* [EXERCISE DESCRIPTION]: What's needed is a full, exact retyping of the records.

- - - -

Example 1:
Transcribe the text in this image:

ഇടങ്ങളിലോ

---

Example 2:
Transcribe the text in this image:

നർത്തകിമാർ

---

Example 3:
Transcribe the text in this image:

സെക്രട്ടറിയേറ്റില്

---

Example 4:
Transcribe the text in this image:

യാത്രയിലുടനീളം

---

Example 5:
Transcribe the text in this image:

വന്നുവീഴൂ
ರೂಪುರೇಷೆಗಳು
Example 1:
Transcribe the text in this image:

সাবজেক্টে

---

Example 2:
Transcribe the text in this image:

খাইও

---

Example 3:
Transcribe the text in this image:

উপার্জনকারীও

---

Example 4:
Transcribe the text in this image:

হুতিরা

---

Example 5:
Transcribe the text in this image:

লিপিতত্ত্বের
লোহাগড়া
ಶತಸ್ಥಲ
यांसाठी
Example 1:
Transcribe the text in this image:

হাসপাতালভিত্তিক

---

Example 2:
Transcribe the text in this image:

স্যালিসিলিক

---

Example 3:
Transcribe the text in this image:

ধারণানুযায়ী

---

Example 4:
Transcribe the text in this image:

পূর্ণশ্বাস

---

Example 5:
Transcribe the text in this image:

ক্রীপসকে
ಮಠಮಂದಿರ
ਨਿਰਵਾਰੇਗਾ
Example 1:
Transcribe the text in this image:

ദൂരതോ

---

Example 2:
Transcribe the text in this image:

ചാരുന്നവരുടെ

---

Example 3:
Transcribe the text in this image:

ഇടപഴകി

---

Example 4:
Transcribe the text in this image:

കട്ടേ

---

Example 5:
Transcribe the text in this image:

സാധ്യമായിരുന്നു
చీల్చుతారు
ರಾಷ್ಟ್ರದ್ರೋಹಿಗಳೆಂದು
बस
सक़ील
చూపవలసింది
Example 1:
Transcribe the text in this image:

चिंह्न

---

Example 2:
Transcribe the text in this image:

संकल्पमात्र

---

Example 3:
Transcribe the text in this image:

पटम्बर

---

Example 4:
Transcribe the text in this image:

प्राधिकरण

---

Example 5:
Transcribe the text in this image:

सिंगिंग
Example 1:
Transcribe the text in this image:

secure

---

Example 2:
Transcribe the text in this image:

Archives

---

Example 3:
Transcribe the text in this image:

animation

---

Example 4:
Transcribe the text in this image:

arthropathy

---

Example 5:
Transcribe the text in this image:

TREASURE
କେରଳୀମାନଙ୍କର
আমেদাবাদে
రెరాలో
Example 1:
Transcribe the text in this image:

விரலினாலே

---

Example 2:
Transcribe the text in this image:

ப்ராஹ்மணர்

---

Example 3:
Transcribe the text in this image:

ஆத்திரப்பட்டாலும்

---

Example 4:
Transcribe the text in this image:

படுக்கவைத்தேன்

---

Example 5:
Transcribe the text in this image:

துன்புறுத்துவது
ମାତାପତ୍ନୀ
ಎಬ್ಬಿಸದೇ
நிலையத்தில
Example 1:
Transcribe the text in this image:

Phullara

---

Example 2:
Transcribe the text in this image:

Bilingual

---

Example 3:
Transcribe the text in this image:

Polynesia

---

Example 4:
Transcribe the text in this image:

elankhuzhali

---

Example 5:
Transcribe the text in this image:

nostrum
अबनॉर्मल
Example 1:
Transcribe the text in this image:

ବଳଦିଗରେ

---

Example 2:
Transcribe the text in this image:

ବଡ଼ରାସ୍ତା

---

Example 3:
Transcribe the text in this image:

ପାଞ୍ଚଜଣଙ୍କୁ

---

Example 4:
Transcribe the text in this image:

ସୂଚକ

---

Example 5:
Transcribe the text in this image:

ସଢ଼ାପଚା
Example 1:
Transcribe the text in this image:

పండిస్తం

- - - -

* [SOLVED EXERCISE]:
Example 1:
Transcribe the text in this image:

ഇടങ്ങളിലോ

---

Example 2:
Transcribe the text in this image:

നർത്തകിമാർ

---

Example 3:
Transcribe the text in this image:

സെക്രട്ടറിയേറ്റില്

---

Example 4:
Transcribe the text in this image:

യാത്രയിലുടനീളം

---

Example 5:
Transcribe the text in this image:

വന്നുവീഴൂ
ರೂಪುರೇಷೆಗಳು
Example 1:
Transcribe the text in this image:

সাবজেক্টে

---

Example 2:
Transcribe the text in this image:

খাইও

---

Example 3:
Transcribe the text in this image:

উপার্জনকারীও

---

Example 4:
Transcribe the text in this image:

হুতিরা

---

Example 5:
Transcribe the text in this image:

লিপিতত্ত্বের
লোহাগড়া
ಶತಸ್ಥಲ
यांसाठी
Example 1:
Transcribe the text in this image:

হাসপাতালভিত্তিক

---

Example 2:
Transcribe the text in this image:

স্যালিসিলিক

---

Example 3:
Transcribe the text in this image:

ধারণানুযায়ী

---

Example 4:
Transcribe the text in this image:

পূর্ণশ্বাস

---

Example 5:
Transcribe the text in this image:

ক্রীপসকে
ಮಠಮಂದಿರ
ਨਿਰਵਾਰੇਗਾ
Example 1:
Transcribe the text in this image:

ദൂരതോ

---

Example 2:
Transcribe the text in this image:

ചാരുന്നവരുടെ

---

Example 3:
Transcribe the text in this image:

ഇടപഴകി

---

Example 4:
Transcribe the text in this image:

കട്ടേ

---

Example 5:
Transcribe the text in this image:

സാധ്യമായിരുന്നു
చీల్చుతారు
ರಾಷ್ಟ್ರದ್ರೋಹಿಗಳೆಂದು
बस
सक़ील
చూపవలసింది
Example 1:
Transcribe the text in this image:

चिंह्न

---

Example 2:
Transcribe the text in this image:

संकल्पमात्र

---

Example 3:
Transcribe the text in this image:

पटम्बर

---

Example 4:
Transcribe the text in this image:

प्राधिकरण

---

Example 5:
Transcribe the text in this image:

सिंगिंग
Example 1:
Transcribe the text in this image:

secure

---

Example 2:
Transcribe the text in this image:

Archives

---

Example 3:
Transcribe the text in this image:

animation

---

Example 4:
Transcribe the text in this image:

arthropathy

---

Example 5:
Transcribe the text in this image:

TREASURE
କେରଳୀମାନଙ୍କର
আমেদাবাদে
రెరాలో
Example 1:
Transcribe the text in this image:

விரலினாலே

---

Example 2:
Transcribe the text in this image:

ப்ராஹ்மணர்

---

Example 3:
Transcribe the text in this image:

ஆத்திரப்பட்டாலும்

---

Example 4:
Transcribe the text in this image:

படுக்கவைத்தேன்

---

Example 5:
Transcribe the text in this image:

துன்புறுத்துவது
ମାତାପତ୍ନୀ
ಎಬ್ಬಿಸದೇ
நிலையத்தில
Example 1:
Transcribe the text in this image:

Phullara

---

Example 2:
Transcribe the text in this image:

Bilingual

---

Example 3:
Transcribe the text in this image:

Polynesia

---

Example 4:
Transcribe the text in this image:

elankhuzhali

---

Example 5:
Transcribe the text in this image:

nostrum
अबनॉर्मल
Example 1:
Transcribe the text in this image:

ବଳଦିଗରେ

---

Example 2:
Transcribe the text in this image:

ବଡ଼ରାସ୍ତା

---

Example 3:
Transcribe the text in this image:

ପାଞ୍ଚଜଣଙ୍କୁ

---

Example 4:
Transcribe the text in this image:

ସୂଚକ

---

Example 5:
Transcribe the text in this image:

ସଢ଼ାପଚା
Example 1:
Transcribe the text in this image:

పండిస్తం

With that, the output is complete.